门前挑著一根歪斜的竹竿,上面掛著两盏褪了色的红灯笼,在风雪中摇摇欲坠,发出吱呀吱呀的怪响。
大门上方,掛著一块饱经风霜的木匾,隱约能辨认出三个大字:迎客歇。
前不著村,后不著店,孤零零地立在这风雪漫天的河南道上。
怎么看,都透著一股子说不出的诡异。
“爷,您里边请。

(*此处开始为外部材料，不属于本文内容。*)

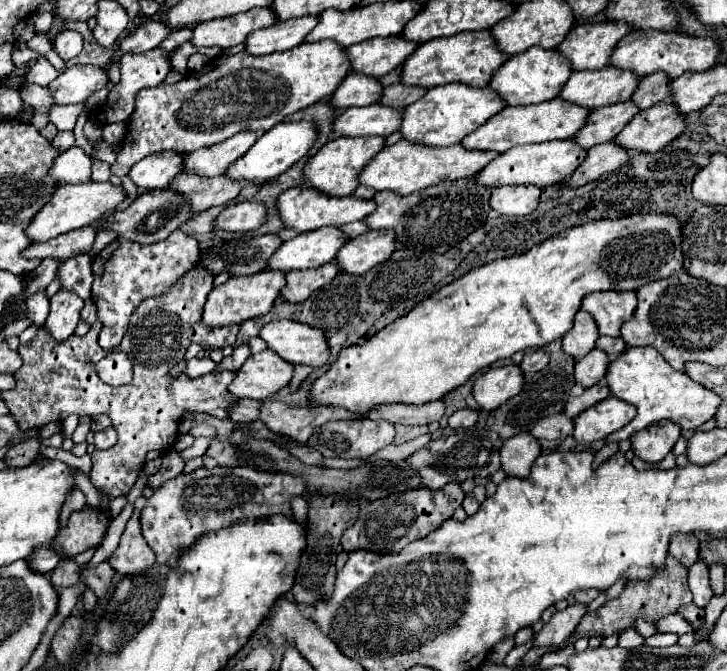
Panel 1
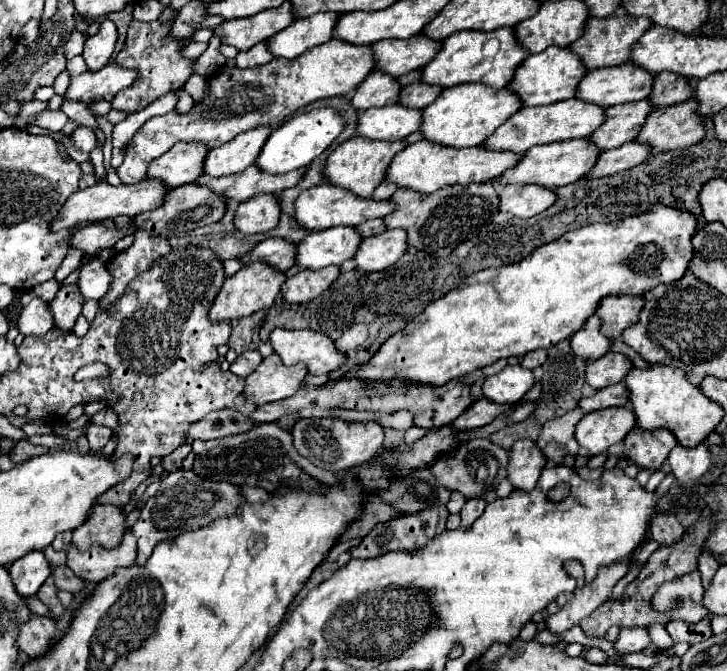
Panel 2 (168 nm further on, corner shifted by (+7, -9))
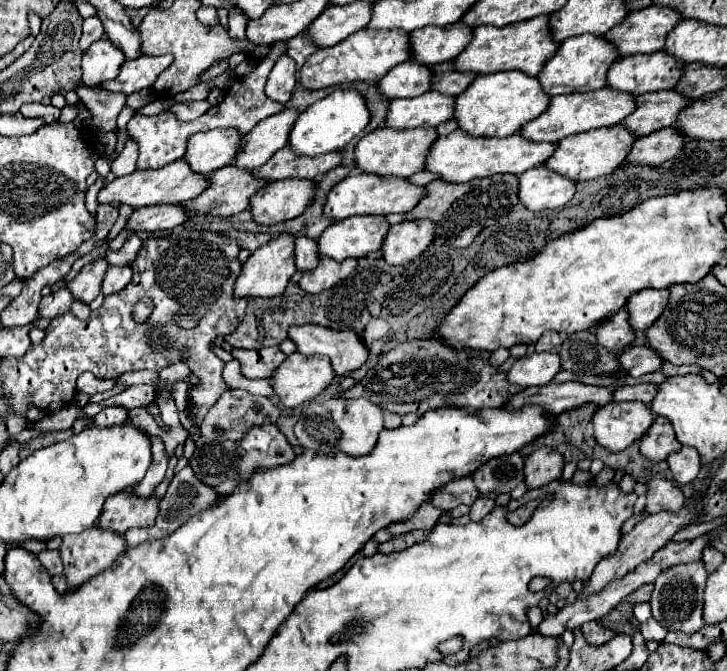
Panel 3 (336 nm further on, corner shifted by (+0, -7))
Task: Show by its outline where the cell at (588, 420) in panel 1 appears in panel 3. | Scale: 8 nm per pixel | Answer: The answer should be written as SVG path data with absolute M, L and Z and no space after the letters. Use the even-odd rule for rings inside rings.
M608 403L594 417L594 439L608 451L624 451L630 443L642 437L654 421L652 411L644 403Z

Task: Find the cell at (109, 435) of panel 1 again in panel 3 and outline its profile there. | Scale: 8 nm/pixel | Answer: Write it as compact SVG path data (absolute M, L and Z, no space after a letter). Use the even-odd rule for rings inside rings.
M104 407L96 417L94 423L98 427L114 427L114 425L122 425L128 419L128 411L122 407Z

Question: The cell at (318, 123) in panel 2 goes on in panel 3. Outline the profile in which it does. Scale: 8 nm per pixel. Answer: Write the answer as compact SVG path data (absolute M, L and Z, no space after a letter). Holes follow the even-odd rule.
M336 89L328 97L316 101L310 105L304 113L298 115L294 127L290 129L288 147L296 157L318 157L324 153L332 153L342 149L350 139L354 139L366 125L368 125L370 113L366 107L364 97L354 89Z

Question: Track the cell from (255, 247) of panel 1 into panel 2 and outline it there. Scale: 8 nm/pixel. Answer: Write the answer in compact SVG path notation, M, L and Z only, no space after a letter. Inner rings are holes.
M265 239L259 245L255 245L251 249L249 255L241 257L243 263L251 263L251 261L263 261L269 263L277 269L281 269L283 273L287 273L289 269L293 269L295 263L295 243L289 243L285 239Z

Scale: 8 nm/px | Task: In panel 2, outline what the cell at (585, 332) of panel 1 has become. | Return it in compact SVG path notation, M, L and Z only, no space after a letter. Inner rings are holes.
M593 315L583 325L583 329L579 329L571 337L573 353L587 359L587 361L595 361L595 359L603 357L605 353L609 353L611 343L613 341L601 333L601 317L597 317L597 315Z

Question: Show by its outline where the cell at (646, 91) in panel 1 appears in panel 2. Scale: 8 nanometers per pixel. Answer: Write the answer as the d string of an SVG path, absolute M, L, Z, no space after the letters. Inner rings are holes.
M661 71L661 75L655 75L649 99L655 107L677 105L693 99L693 91L689 91L689 79L681 79L681 75L673 75L669 71Z

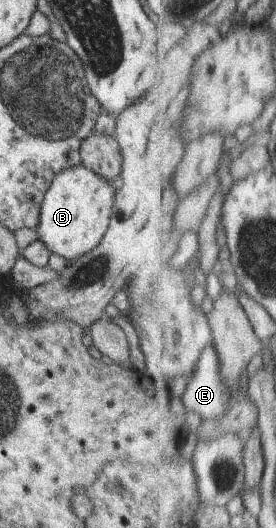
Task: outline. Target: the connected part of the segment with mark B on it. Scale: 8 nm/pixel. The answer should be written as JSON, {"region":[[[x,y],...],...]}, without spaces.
{"region":[[[79,164],[62,170],[49,183],[49,188],[45,191],[40,204],[38,225],[35,228],[38,234],[37,240],[43,242],[50,253],[61,255],[68,262],[74,261],[97,246],[108,230],[114,196],[115,188],[109,184],[109,181],[86,166]]]}

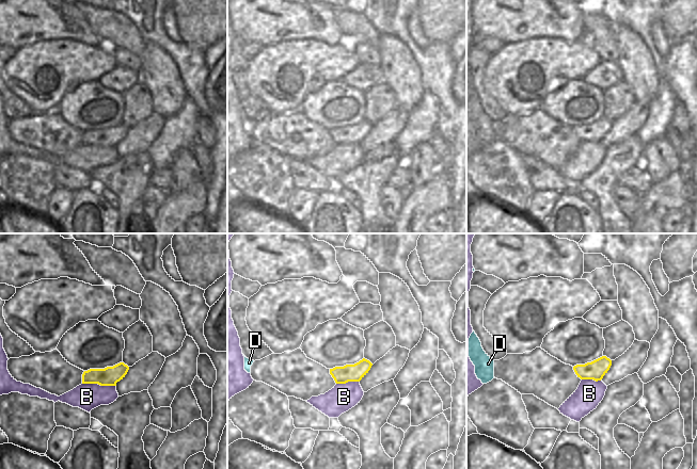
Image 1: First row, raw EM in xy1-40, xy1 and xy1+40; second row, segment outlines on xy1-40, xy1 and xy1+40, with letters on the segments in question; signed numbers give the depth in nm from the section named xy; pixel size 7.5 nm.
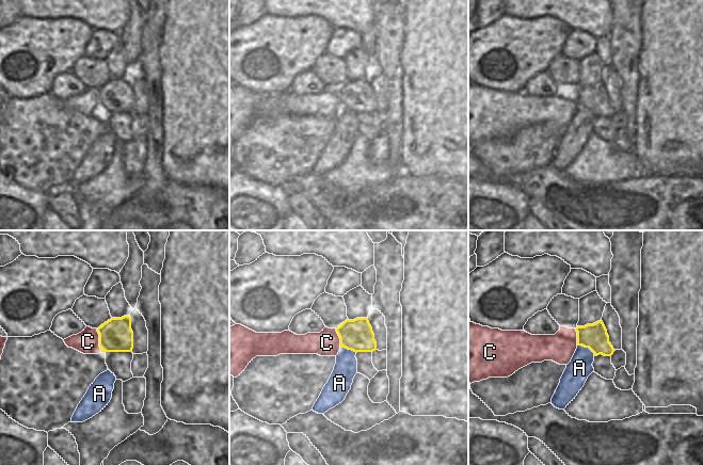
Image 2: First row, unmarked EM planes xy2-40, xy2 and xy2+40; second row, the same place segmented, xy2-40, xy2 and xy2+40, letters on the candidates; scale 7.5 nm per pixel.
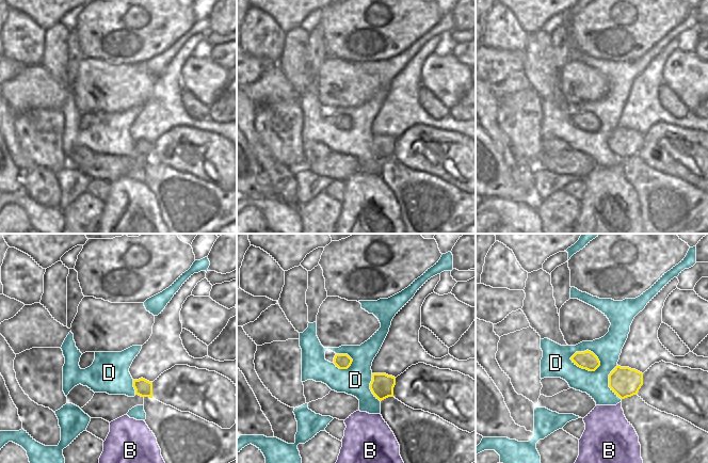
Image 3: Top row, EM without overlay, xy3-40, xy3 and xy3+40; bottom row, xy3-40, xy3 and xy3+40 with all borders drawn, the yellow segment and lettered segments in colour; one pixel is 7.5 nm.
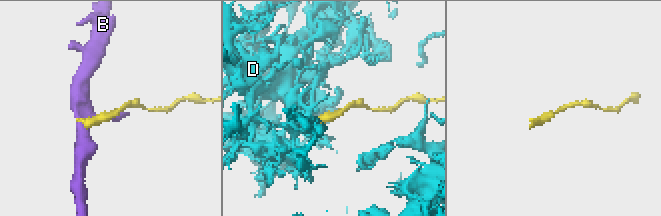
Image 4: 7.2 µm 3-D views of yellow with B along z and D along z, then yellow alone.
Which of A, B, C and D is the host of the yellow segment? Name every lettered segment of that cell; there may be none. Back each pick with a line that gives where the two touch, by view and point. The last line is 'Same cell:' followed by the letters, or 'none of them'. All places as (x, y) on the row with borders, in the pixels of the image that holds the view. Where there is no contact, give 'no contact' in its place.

”
管事已经机灵地跑过去推开了那扇吱呀作响的破木门。
宋当归深吸了一口气,將手拢在袖子里,死死攥著那张按了血手印的字据,迈过门槛,走进了这间客栈。
客栈里面很暗,只有几张破旧的八仙桌。
正中央生著一个炭火盆,火光昏暗,勉强驱散了一点寒气。
宋当归在一张稍微乾净些的桌旁坐下,身后那些护卫纷纷找地方落座,大声吆喝著要酒要肉,他摸了摸怀里乾瘪的钱袋,心里再次发紧,脸上的表情却愈发高深莫测,冷著脸一言不发。
就在这时,一个肩上搭著块看不出本色、像吸饱了陈年老血般黑红抹布的店小二,佝僂著腰走了过来。
小二看起来很年轻,但那张脸却像是在冰水里泡过一样,毫无血色,僵硬得没有一丝表情。
他慢腾腾地拿起那块脏抹布,在宋当归面前的桌子上隨意地抹了两下,嘴里却极其小声、又极其清晰地哼唱起了一首诡异的乡野小调:
“大雪封山狗咬门,恶鬼上门来討魂……”
“借了你的命,还了谁的魂?”
“一笔烂帐两头焚……”
“阴阳道上雪纷纷,催命的无常,敲——家——门——”
最后那三个字,小二几乎是贴著宋当归的耳朵,用一种极其怪异的腔调拉长了声音唱出来的。
宋当归只觉得一股寒气顺著尾椎骨直衝天灵盖!
这歌词里的每一个字,都像是一把锋利的尖刀,精准无误地捅进他內心最深处的恐惧。
一笔烂帐?
借命还魂?
敲家门?
这分明就是在说他在酒铺里签下的那张死契!
无常寺的人,已经找上门了!
“你他娘的唱的什么丧气歌!”
宋当归猛地一拍桌子,几乎是条件反射般地跳了起来,指著小二的鼻子破口大骂,借著愤怒来掩饰自己此刻狂乱的心跳。
小二没有害怕,甚至连退都没有退半步。
他只是停下了手里的抹布,微微抬起头,那张惨白的脸上,慢慢挤出一个赔笑。
可是那双眼睛里,却看不到半点普通伙计被大爷喝骂时的惊惶。
那是一双死人的眼睛,空洞,漠然。
宋当归的心臟猛地一抽,他突然感觉到了什么,猛地转过头,看向柜檯的方向。
柜檯后面,站著一个穿著破旧棉袄、乾瘦如柴的老掌柜。
老掌柜手里正拿著一把算盘,不知什么时候,他拨弄算盘的手已经停了下来。
他就那么安安静静地站在那儿,隔著昏暗的火光和漫天的风雪呼啸,直勾勾地盯著宋当归。
没有畏惧,没有逢迎。
那个眼神,像是在看一只被赶进了屠宰场、却还不知道屠刀已经悬在脖子上的生猪。
甚至,那眼神的深处,还透著一丝诡异的……同情。
宋当归手里的茶碗,险些没端稳。
他死死咬著后槽牙,强迫自己不退后半步。
门外的风雪更大了,迎客歇那扇破旧的木门在风中发出绝望的哀鸣。
宋当归知道,这张无常寺编织的巨网,已经在这场初雪中,彻底將他笼罩。